# [What you need to do]
Go to the line with "REQUEST INFO" in the entries below and write out every line from there through the line with "To travel more", exactly and without pictures.

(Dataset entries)

────────────────────────────────────────

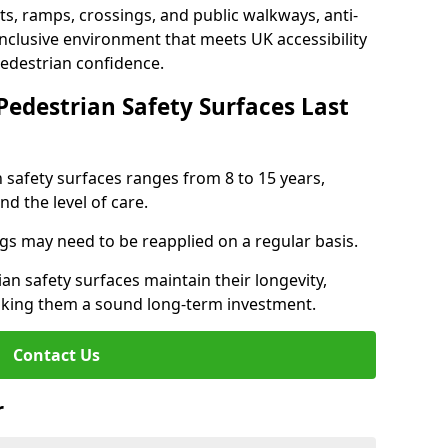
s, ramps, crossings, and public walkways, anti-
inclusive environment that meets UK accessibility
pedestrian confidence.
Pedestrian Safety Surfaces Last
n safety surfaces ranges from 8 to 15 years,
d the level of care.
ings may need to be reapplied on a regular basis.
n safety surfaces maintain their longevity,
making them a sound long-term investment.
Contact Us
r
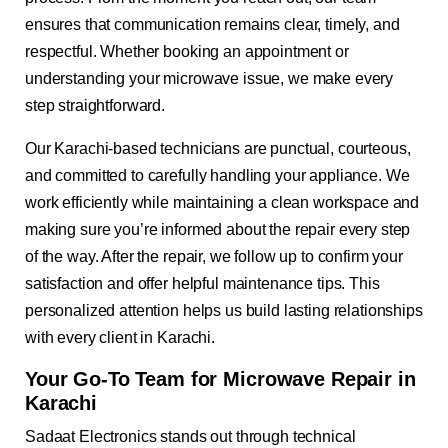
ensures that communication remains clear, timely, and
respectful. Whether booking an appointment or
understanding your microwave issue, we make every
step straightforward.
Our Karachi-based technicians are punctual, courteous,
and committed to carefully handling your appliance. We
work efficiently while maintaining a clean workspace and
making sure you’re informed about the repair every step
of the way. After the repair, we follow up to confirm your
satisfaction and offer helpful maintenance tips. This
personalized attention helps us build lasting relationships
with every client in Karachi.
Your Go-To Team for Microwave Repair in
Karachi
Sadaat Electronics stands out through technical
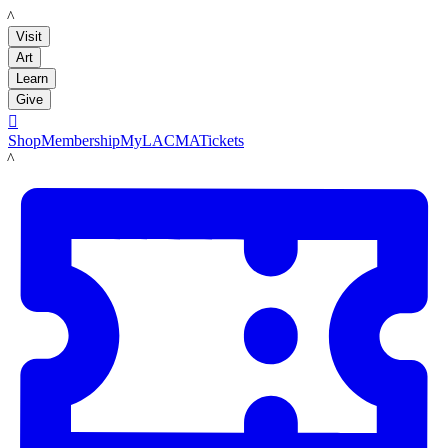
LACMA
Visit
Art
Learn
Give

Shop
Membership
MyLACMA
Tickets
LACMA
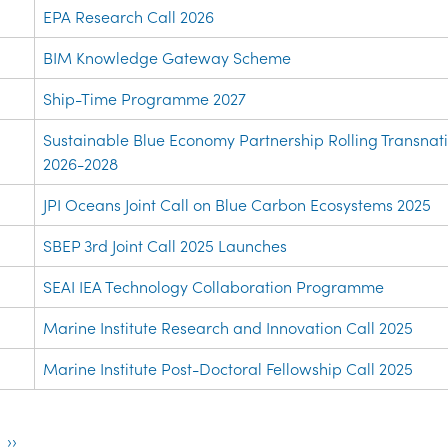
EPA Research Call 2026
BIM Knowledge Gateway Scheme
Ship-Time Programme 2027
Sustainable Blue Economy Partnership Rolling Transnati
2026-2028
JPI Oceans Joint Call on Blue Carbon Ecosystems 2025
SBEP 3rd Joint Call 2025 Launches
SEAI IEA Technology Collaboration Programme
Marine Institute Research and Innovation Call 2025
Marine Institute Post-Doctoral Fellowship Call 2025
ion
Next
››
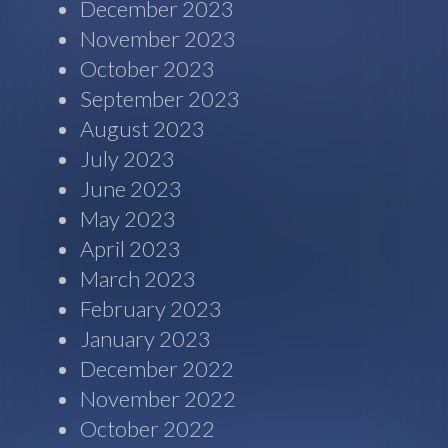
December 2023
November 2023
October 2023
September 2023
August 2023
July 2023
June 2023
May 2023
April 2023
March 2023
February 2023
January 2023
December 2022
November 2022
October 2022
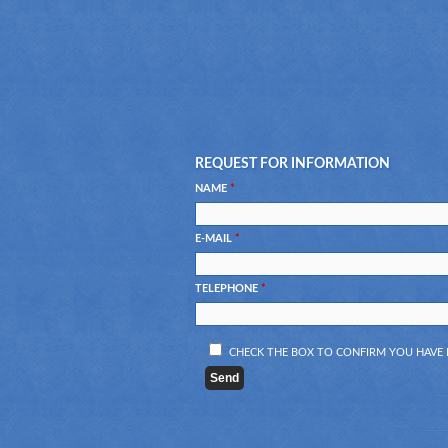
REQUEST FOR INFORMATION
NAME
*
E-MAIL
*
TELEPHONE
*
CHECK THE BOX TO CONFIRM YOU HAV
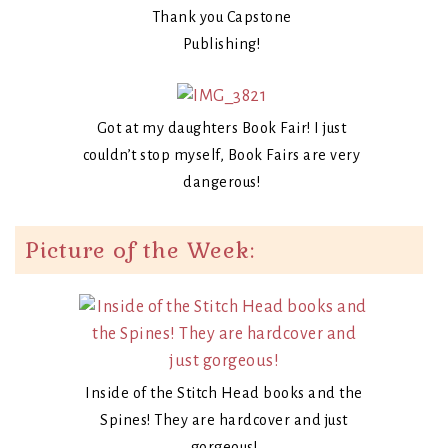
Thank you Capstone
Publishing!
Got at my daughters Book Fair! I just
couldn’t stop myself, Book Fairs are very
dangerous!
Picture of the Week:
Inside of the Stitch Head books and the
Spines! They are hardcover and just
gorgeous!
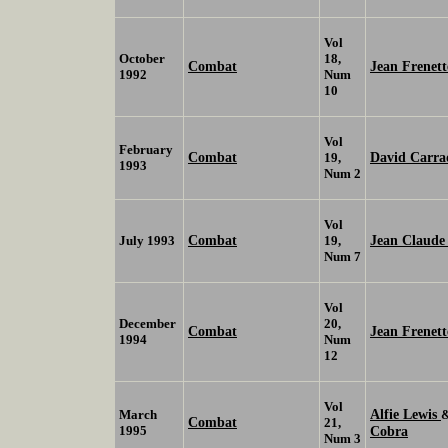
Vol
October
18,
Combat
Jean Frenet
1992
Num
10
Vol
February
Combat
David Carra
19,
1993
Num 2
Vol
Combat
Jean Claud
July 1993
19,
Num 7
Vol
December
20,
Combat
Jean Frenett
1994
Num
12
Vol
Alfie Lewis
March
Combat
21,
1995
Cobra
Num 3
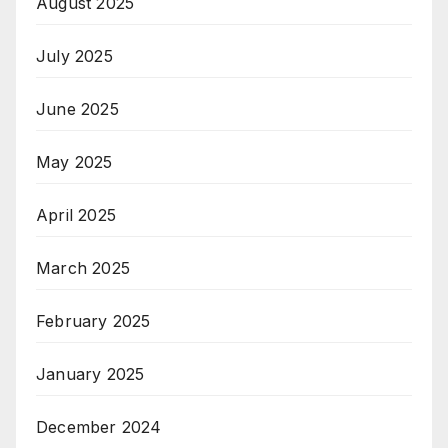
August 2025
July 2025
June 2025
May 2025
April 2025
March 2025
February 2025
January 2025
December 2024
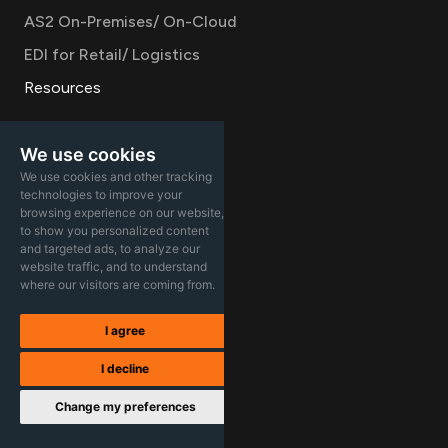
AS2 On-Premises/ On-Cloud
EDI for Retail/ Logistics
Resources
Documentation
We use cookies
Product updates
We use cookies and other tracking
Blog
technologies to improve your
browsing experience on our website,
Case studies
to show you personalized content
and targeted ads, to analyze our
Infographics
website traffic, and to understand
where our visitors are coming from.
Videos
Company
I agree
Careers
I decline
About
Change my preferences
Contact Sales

────────────────────────────────────────

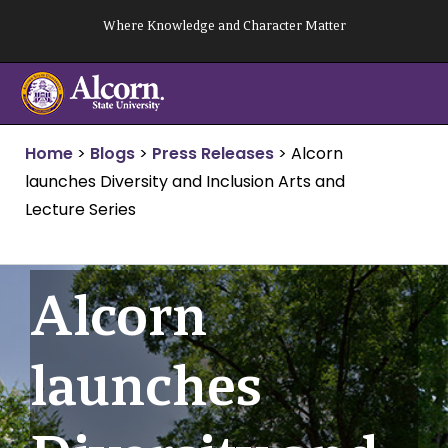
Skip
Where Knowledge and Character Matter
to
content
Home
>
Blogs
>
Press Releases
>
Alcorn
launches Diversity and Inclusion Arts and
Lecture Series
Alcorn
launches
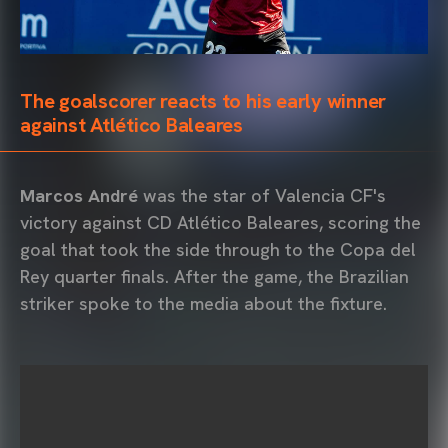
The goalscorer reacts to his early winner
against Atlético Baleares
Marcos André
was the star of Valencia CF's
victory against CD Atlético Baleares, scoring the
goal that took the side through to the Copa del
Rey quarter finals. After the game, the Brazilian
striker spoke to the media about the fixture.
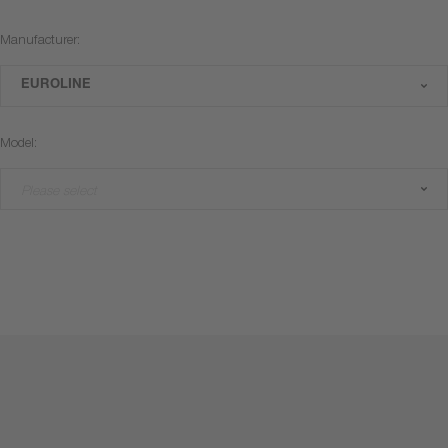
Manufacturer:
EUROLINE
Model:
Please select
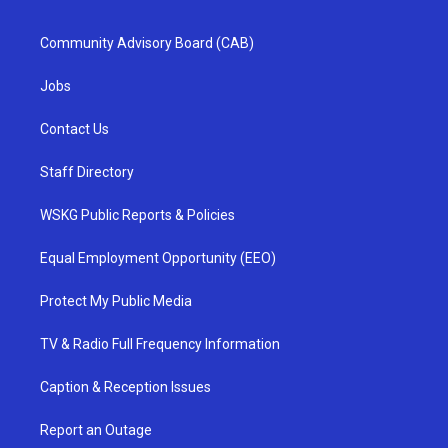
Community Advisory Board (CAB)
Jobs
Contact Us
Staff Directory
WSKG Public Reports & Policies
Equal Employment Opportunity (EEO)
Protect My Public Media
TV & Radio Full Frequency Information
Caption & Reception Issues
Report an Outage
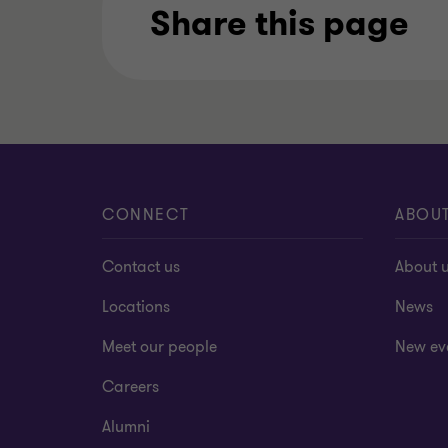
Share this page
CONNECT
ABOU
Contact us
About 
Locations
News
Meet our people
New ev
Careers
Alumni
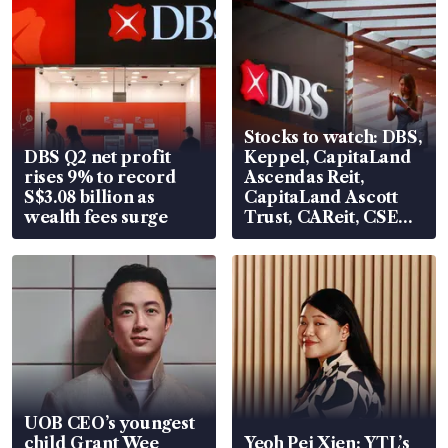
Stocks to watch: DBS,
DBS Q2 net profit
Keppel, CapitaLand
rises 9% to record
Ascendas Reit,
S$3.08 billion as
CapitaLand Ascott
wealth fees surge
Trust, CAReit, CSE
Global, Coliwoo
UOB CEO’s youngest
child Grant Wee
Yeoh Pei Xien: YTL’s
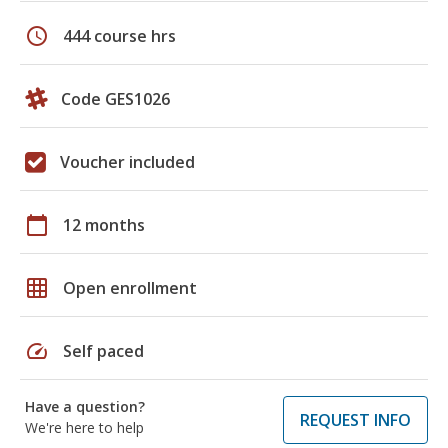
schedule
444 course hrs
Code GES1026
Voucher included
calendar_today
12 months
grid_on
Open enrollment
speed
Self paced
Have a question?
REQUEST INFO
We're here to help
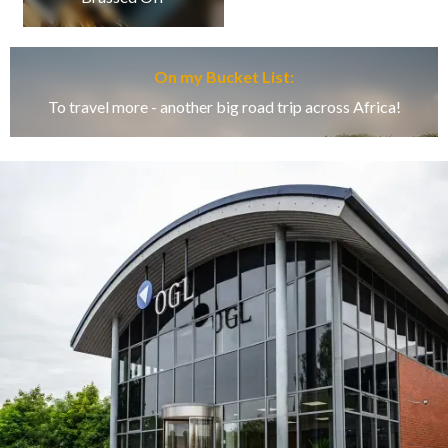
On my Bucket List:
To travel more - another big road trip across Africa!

────────────────────────────────────────

# [Response area]
REQUEST INFO
We're here to help
On my Bucket List:
To travel more - another big road trip across Africa!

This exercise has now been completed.